• **What to work on**
From the listing below, copy only the lines running from the line that contains "Imperium mit seiner" to the line that contains "Nieruchomości Koszalin", both included.
:::
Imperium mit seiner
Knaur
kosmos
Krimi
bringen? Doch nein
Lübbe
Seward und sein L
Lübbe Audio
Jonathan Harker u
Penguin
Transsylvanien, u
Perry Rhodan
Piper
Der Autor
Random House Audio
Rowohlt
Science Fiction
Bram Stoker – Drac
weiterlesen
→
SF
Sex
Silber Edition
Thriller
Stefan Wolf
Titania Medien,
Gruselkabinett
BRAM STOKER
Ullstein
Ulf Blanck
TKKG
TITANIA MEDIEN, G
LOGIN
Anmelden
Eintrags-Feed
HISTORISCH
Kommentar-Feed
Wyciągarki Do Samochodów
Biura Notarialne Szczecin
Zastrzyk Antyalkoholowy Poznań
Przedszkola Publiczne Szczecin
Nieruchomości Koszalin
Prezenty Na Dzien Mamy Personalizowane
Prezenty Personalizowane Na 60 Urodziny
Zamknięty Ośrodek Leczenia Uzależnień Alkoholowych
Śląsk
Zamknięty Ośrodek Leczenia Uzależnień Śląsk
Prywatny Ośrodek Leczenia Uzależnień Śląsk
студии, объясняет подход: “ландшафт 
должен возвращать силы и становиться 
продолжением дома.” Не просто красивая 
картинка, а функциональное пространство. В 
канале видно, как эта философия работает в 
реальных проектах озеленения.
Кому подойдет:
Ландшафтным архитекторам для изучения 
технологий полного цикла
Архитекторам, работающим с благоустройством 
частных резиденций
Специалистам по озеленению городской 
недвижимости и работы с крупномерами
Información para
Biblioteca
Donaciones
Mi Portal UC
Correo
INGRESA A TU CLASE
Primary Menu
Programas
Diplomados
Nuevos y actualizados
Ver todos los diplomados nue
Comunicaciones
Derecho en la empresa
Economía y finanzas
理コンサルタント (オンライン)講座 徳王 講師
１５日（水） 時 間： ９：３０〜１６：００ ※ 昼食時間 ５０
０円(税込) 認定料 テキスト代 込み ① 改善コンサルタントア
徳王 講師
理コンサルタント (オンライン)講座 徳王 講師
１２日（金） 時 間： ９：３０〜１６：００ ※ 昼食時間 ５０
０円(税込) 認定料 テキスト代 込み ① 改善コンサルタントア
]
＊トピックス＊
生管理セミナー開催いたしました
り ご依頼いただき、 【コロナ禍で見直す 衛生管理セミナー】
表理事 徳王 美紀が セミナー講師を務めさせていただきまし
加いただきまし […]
:::
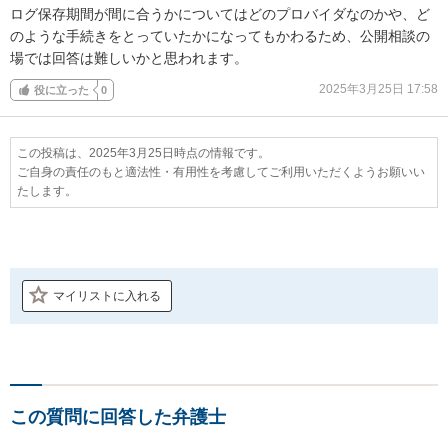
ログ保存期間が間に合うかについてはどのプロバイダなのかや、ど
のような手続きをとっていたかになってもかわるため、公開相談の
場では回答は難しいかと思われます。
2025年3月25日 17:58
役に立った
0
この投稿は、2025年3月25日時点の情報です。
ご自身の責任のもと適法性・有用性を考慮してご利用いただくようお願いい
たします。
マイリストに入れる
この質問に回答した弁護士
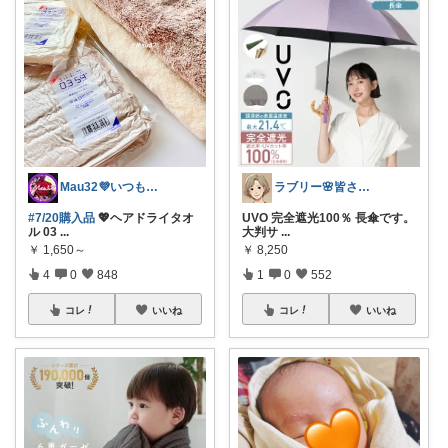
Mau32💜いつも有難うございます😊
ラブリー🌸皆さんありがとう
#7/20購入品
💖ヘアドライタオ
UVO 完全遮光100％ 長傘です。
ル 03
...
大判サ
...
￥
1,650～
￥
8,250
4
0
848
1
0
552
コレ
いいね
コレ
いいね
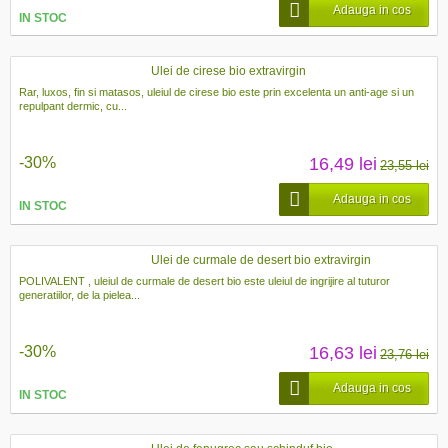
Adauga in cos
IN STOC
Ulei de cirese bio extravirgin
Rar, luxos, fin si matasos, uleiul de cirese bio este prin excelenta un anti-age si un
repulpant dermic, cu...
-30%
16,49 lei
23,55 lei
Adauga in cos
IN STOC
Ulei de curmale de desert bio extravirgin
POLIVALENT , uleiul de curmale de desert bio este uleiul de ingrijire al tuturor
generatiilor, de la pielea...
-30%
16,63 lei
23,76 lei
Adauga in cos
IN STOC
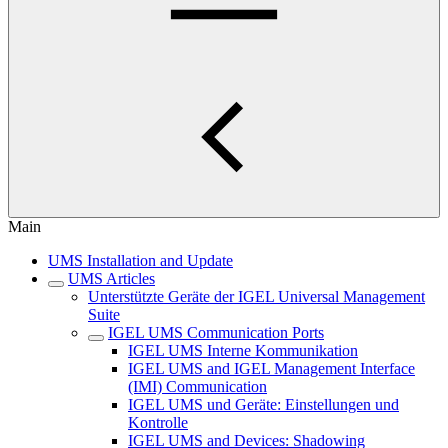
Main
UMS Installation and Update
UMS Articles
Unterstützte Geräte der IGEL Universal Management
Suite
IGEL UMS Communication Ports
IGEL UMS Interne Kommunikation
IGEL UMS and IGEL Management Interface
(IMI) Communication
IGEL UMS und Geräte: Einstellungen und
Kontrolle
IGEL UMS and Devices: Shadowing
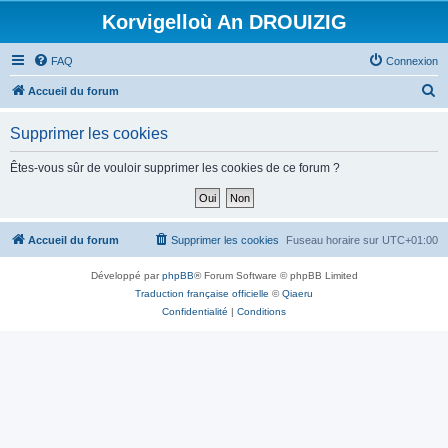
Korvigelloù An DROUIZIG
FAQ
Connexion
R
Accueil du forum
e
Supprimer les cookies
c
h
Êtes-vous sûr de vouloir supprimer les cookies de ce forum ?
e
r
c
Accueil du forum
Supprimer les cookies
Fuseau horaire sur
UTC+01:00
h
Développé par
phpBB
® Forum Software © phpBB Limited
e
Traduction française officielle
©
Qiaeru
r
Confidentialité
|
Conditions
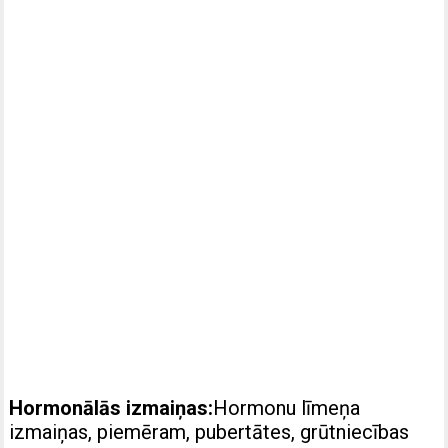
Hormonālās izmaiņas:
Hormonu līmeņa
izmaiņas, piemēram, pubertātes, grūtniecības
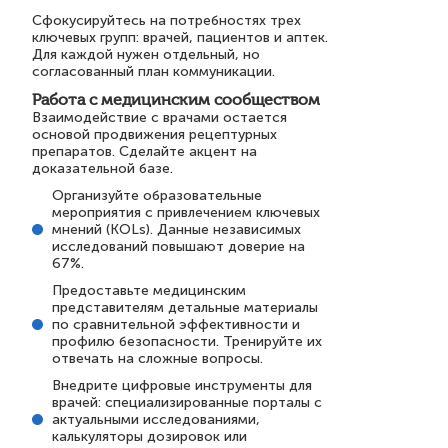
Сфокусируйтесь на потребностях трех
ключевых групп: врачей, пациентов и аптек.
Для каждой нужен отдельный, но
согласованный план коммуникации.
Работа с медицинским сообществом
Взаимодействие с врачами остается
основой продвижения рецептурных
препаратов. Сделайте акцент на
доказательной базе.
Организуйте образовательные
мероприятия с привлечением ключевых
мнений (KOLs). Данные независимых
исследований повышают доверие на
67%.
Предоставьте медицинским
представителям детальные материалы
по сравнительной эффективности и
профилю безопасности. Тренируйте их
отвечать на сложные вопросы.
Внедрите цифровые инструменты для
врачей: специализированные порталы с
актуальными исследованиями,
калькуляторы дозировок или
:::
• **Task response**
Imperium mit seiner
Knaur
kosmos
Krimi
bringen? Doch nein
Lübbe
Seward und sein L
Lübbe Audio
Jonathan Harker u
Penguin
Transsylvanien, u
Perry Rhodan
Piper
Der Autor
Random House Audio
Rowohlt
Science Fiction
Bram Stoker – Drac
weiterlesen
→
SF
Sex
Silber Edition
Thriller
Stefan Wolf
Titania Medien,
Gruselkabinett
BRAM STOKER
Ullstein
Ulf Blanck
TKKG
TITANIA MEDIEN, G
LOGIN
Anmelden
Eintrags-Feed
HISTORISCH
Kommentar-Feed
Wyciągarki Do Samochodów
Biura Notarialne Szczecin
Zastrzyk Antyalkoholowy Poznań
Przedszkola Publiczne Szczecin
Nieruchomości Koszalin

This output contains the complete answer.